The first thing we tried fell closer to the hand-made end of the spectrum. It was a simple machine that would punch the holes all at once with reduced effort. It basically looked like a clapper board with spikes in the clapper.
We made a prototype. It didn't work.
After many weeks of considering alternative options, we came across a few online videos where people were binding their own notebooks with a sewing machine. Seems obvious in retrospect.
I tried stitching a notebook with my grandmother's old home sewing machine. Twenty broken needles later I conceded that the machine wasn't powerful enough. But it worked well enough that it seemed like a way forward. We then visited an industrial sewing machine distributor to find out if this was a really dumb idea. We were fish out of water. They said they had a machine that would handle this easily. We were excited and then instantly scared. How much was this going to cost?

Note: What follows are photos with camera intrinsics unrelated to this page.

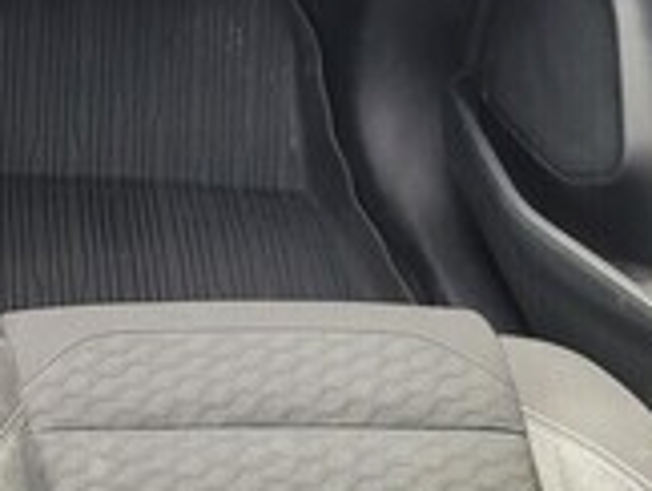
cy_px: 215
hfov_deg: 20.0
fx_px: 1660
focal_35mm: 88
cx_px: -246
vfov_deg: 16.8
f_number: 1.8
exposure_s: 1/100
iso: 125
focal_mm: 5.4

We asked for the demo. It worked magically. It was unbelievable, as if the machine was made for this. We were in the middle of a few sizeable projects, so we decided to mull over this option until we finished the projects (it's not smart to completely overhaul your production line in the middle of a production cycle).
We weighed the benefits of this machine against the downsides:
increased output with reduced human effort
improved job quality
increased product consistency
more durable binding
more universally applicable skill to teach (industrial sewing machine vs. awl and needle and thread)
reduced production costs to make room for higher wages and better compete with established competitors without moving production offshore
less labour intensive (to open the job to a wider demographic, including disabled people)
reduced required factory space
simplified production process which makes the skill easier to teach and quicker to learn and fewer opportunities for potential errors
the notebooks become less obviously handmade which widens our potential customer base without compromising our core values
less of the romantic "crafted" character
higher risks of equipment failure
shallow learning curve (it takes longer in the short-term to teach someone to use a sewing machine than it does an awl and needle and thread)
increased maintenance costs
increased power costs
our iconic orange binding becomes less bold
Weighing these, it became clear which was the right direction to go. We nervously bought the sewing machine.
Game changer. The impact was instant. A step that previously took seven minutes to complete now takes closer to one minute. Previously, on a good day, one person could stitch around forty notebooks, now that would take less than one hour.
The hardest part of the process just became the easiest.
It's become a much more accessible position, because now just about anyone can do the job with almost flawless consistency. The binding is also much more durable and discreet.
Even though we will miss that charming "fat" thread, we feel strongly that this is the right move that will help us achieve our ambitious goals with this notebook company thing. We hope you agree?
P.S. We're sharing this because we want our community to be a part of our journey and to be transparent about what goes into making key decisions like this.